The regular season marks the culmination of an extensive investigation into who your team will be that year. By this point, you’ve gone through free agency, the draft, training camp, and the preseason. You feel good in your decisions insofar as you can create clarity without having played meaningful games. But there are still plenty of uncertainties that remain, whether at the start of the regular season or the end, and new ones continually develop over time.
That is what I will look to address in our Buy or Sell series. In each installment, I will introduce a topic statement and weigh some of the arguments for either buying it (meaning that you agree with it or expect it to be true) or selling it (meaning you disagree with it or expect it to be false).

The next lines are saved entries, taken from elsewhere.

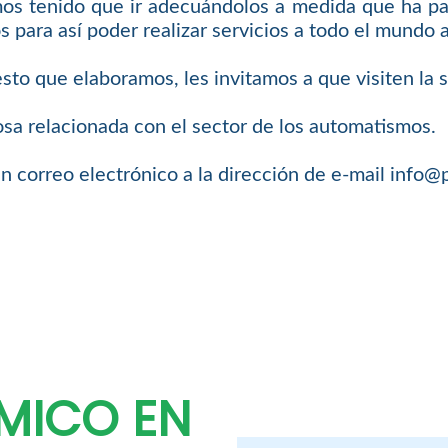
os tenido que ir adecuándolos a medida que ha pas
s para así poder realizar servicios a todo el mundo
sto que elaboramos, les invitamos a que visiten la
a relacionada con el sector de los automatismos.
n correo electrónico a la dirección de e-mail info
MICO EN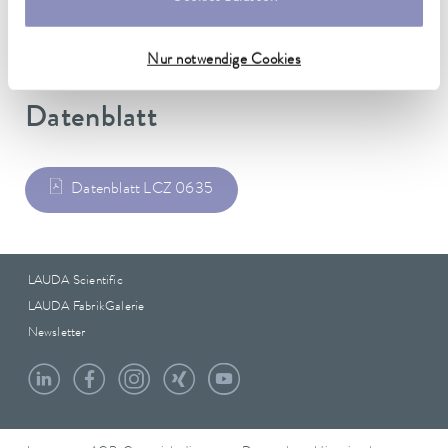
0.75 kg
Nur notwendige Cookies
Datenblatt
Datenblatt LCZ 0635
LAUDA Scientific
LAUDA FabrikGalerie
Newsletter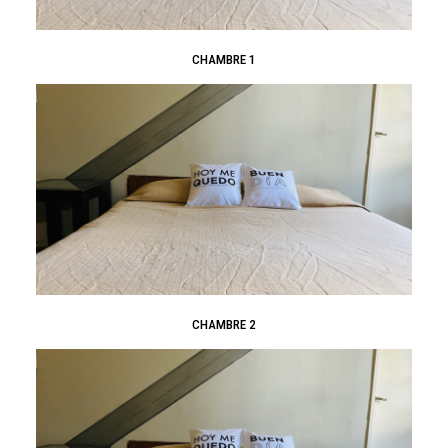
CHAMBRE 1
CHAMBRE 2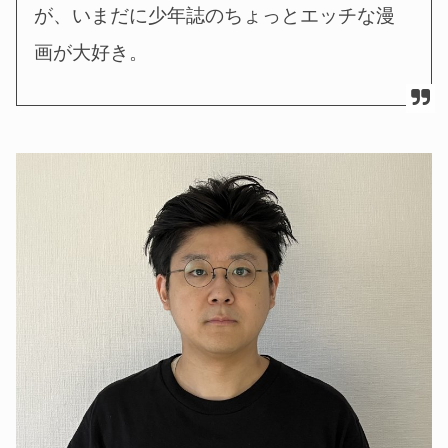
が、いまだに少年誌のちょっとエッチな漫
画が大好き。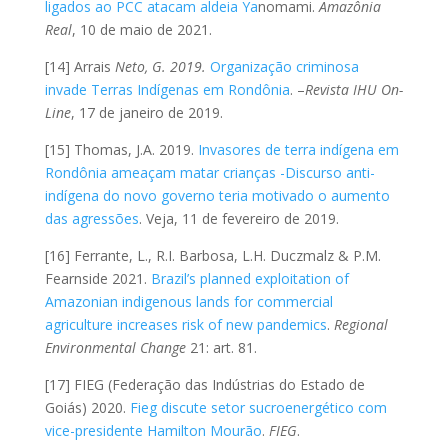
ligados ao PCC atacam aldeia Ya
nomami.
Amazônia
Real
, 10 de maio de 2021.
[14] Arrais
Neto, G. 2019.
Organização criminosa
invade Terras Indígenas em Rondônia
. –
Revista IHU On-
Line
, 17 de janeiro de 2019.
[15] Thomas, J.A. 2019.
Invasores de terra indígena em
Rondônia ameaçam matar crianças -Discurso anti-
indígena do novo governo teria motivado o aumento
das agressões
. Veja, 11 de fevereiro de 2019.
[16] Ferrante, L., R.I. Barbosa, L.H. Duczmalz & P.M.
Fearnside 2021.
Brazil’s planned exploitation of
Amazonian indigenous lands for commercial
agriculture increases risk of new pandemics
.
Regional
Environmental Change
21: art. 81.
[17] FIEG (Federação das Indústrias do Estado de
Goiás) 2020.
Fieg discute setor sucroenergético com
vice-presidente Hamilton Mourão
.
FIEG
.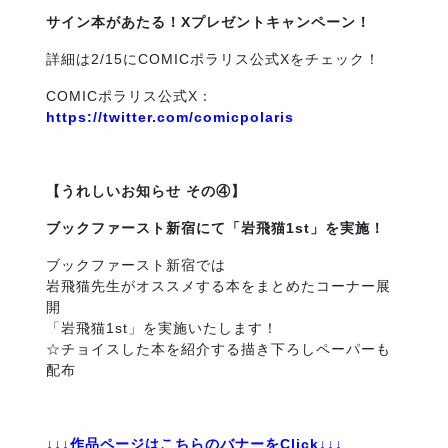
サイン本があたる！Xプレゼントキャンペーン！
詳細は2/15にCOMICポラリス公式Xをチェック！
COMICポラリス公式X：
https://twitter.com/comicpolaris
【うれしいお知らせ その④】
ブックファースト新宿にて「
岩飛猫1st」を実施！
ブックファースト新宿では
岩飛猫先生がオススメする本をまとめたコーナー展
開
「岩飛猫1st」を実施いたします！
☆チョイスした本を紹介する描き下ろしペーパーも
配布
↓↓↓作品ページはこちらのバナーをClick↓↓↓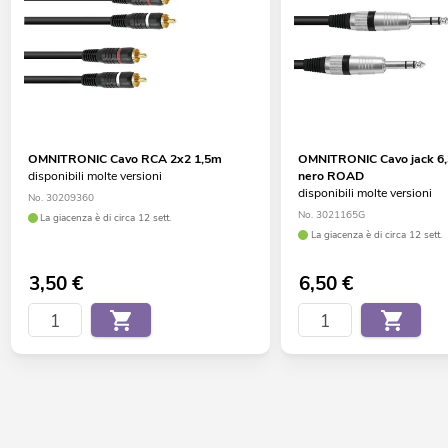
OMNITRONIC Cavo RCA 2x2 1,5m
OMNITRONIC Cavo jack 6,
disponibili molte versioni
nero ROAD
disponibili molte versioni
No. 30209360
No. 3021165G
La giacenza è di circa 12 sett.
La giacenza è di circa 12 sett.
3,50
€
6,50
€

The range of topics will be intentionally wide, from the general to the specific, from the immediate to that in the far future. And as we all tend to have an opinion on just about everything, I invite you to share your own each morning on the topic statement of the day.
Topic Statement: Chase Claypool will have a big game with the Baltimore Ravens shadowing Marlon Humphrey on Diontae Johnson.
Explanation: With Marcus Peters on the Reserve/Injured List, the Ravens have been using Marlon Humphrey to shadow their opponent’s best wide receiver. That would be Diontae Johnson, and Ben Roethlisberger confirmed that’s what they are planning for the Ravens to do. That would leave Chase Claypool on the likes of Anthony Averett, Jimmy Smith, Tavon Young, and Chris Westry.
Any matchup that isn’t against Marlon Humphrey is a matchup that is to Claypool’s and the Steelers’ advantage. The Steelers are not going to be able to run the ball, and the Ravens will be stacking the box. Roethlisberger has shown an unwillingness to run out of RPOs against a stacked box, so expect to see plenty of pass attempts.
And he’s targeted Claypool plenty over the past two weeks, and he’s put up numbers—over 80 yards in each game, with a couple of big plays. I expect him to have at least one 30-plus-yard reception during the game, an area in which the Ravens have been awful. They have allowed a league-high 51 receptions of 20 or more yards, and a league-high 12 of 40 or more yards.
For starters, Claypool has to finish the catches in order to make them. Unless they’re using him in the slot—which they’re not, at least not nearly enough—he doesn’t get the sort of separation that lends itself to layup explosive plays. A lot of the ones he does make end up looking spectacular because they have to be.
And yeah, the Ravens defense has given up a lot of big plays this year, but they also know how to play support defense in zones, and they’ve been adjusting and improving. They’ve had some injuries they’ve had to adapt to. The pass rush is picking up. Roethlisberger isn’t going to have time to throw with Patrick Queen screaming through the A gap and B.J. Finney flailing on the ground.